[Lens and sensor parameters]
BEGIN
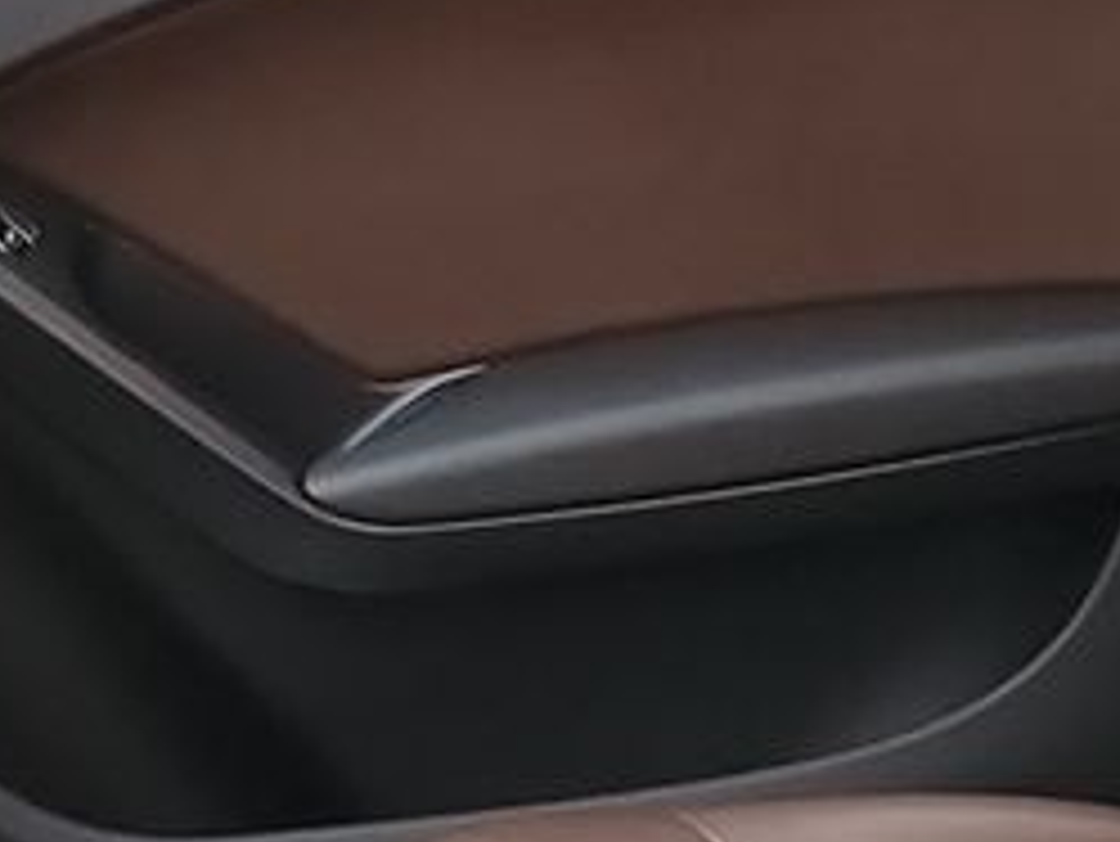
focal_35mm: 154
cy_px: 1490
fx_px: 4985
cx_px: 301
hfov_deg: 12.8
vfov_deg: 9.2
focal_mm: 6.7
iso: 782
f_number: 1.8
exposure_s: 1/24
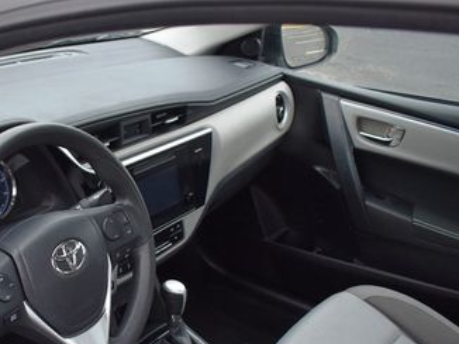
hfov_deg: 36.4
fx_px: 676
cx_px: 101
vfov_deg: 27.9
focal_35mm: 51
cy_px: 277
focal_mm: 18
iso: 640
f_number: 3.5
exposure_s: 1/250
END
Activity ▸
When you set down the records above, copy every line exactly and exclude the pictures.

Solution ▸
focal_35mm: 154
cy_px: 1490
fx_px: 4985
cx_px: 301
hfov_deg: 12.8
vfov_deg: 9.2
focal_mm: 6.7
iso: 782
f_number: 1.8
exposure_s: 1/24
hfov_deg: 36.4
fx_px: 676
cx_px: 101
vfov_deg: 27.9
focal_35mm: 51
cy_px: 277
focal_mm: 18
iso: 640
f_number: 3.5
exposure_s: 1/250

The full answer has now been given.